# Task to carry out:
Examine the records and identify each line that includes the string "risolveranno". Copy those lines.

# Data for this task:
++++++

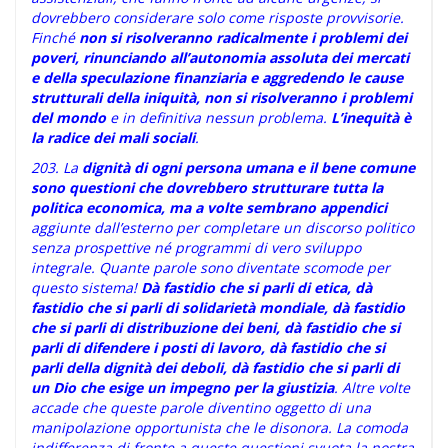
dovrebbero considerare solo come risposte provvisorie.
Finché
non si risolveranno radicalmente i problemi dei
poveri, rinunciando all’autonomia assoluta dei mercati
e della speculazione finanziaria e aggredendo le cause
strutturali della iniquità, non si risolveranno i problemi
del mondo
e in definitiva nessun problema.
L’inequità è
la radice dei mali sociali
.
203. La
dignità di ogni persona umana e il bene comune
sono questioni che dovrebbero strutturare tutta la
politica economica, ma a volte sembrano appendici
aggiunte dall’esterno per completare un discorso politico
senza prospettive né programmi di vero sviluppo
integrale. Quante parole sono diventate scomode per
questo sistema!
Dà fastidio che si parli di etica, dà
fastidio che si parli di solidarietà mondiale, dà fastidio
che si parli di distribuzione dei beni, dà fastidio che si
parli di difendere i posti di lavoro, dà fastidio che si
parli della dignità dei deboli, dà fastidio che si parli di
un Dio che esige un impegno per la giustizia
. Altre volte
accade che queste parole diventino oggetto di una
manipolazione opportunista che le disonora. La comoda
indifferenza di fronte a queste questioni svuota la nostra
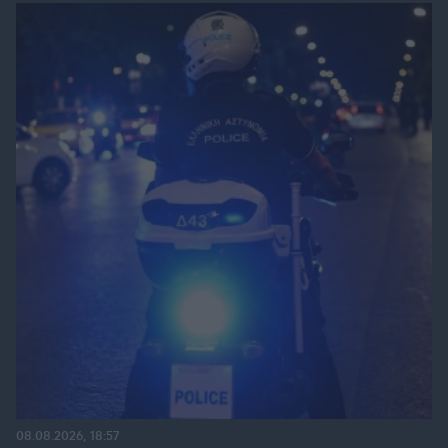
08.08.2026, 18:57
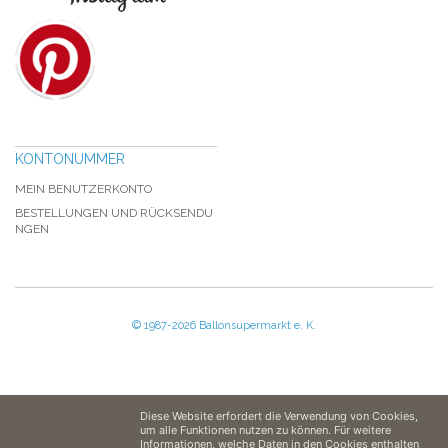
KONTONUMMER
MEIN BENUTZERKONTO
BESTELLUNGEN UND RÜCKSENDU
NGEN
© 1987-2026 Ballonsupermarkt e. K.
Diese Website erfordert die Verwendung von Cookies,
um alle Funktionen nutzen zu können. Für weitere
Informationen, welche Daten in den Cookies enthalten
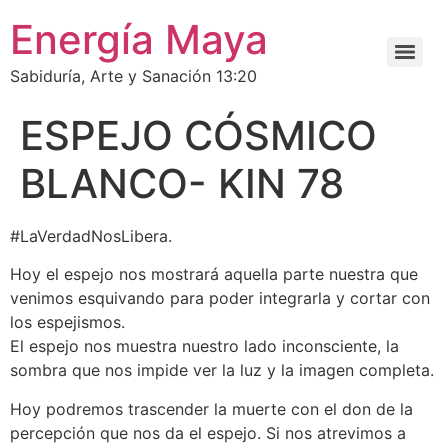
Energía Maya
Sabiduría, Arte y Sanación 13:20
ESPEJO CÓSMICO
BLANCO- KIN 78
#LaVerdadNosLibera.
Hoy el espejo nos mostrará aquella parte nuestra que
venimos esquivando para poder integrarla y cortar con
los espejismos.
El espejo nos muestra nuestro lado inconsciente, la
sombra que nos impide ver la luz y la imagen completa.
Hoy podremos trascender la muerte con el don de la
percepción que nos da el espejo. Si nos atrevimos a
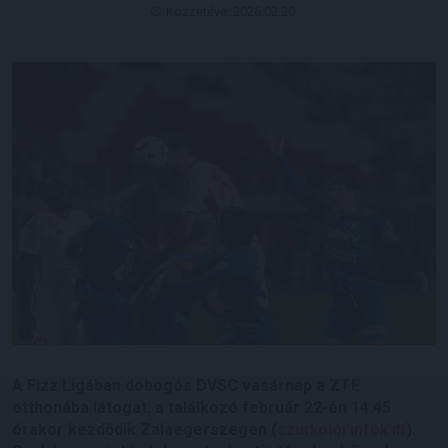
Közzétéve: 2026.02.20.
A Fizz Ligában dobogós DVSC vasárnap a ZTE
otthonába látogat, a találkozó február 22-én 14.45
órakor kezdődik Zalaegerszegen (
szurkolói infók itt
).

++++++

# Result:
non si risolveranno radicalmente i problemi dei
strutturali della iniquità, non si risolveranno i problemi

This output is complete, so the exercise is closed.